##### THE DATA #####
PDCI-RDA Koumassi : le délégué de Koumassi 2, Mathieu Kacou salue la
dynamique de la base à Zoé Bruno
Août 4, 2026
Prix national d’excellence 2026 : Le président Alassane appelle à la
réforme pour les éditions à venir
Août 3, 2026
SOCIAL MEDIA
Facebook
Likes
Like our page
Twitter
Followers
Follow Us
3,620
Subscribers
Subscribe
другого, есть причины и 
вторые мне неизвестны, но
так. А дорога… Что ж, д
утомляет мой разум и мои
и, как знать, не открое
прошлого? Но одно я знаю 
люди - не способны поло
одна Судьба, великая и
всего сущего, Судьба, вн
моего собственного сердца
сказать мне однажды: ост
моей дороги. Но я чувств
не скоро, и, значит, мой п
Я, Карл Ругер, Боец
#####
##### THE DATA #####
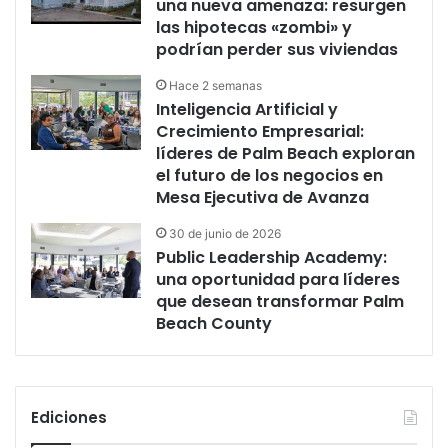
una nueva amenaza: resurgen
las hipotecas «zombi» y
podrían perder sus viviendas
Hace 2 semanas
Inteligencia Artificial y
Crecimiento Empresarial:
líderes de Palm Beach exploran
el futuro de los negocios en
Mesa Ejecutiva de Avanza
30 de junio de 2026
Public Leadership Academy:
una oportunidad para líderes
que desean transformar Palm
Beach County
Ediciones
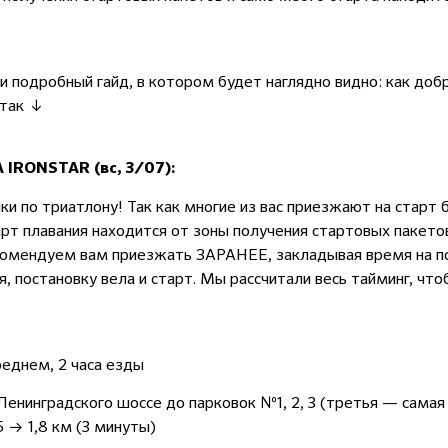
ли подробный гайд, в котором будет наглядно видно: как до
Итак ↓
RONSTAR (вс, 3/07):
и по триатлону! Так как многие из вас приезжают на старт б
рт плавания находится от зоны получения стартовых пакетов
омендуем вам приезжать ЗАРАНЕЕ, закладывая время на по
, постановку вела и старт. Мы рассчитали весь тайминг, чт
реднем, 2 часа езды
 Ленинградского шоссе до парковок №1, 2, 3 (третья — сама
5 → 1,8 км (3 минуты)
#####
##### THE DATA #####
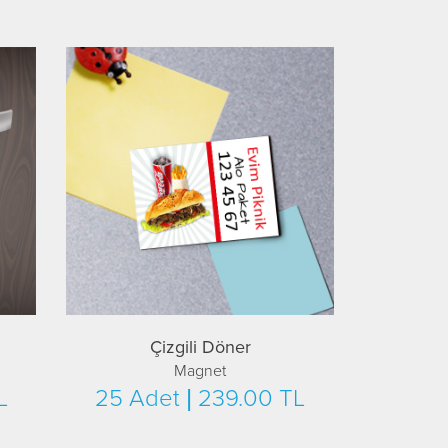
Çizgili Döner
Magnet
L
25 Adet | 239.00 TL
#####
*WHAT TO DO*
A single number is the whole answer: please count how many lines of the records above include the string "Beach".

*TASK RESULT*
2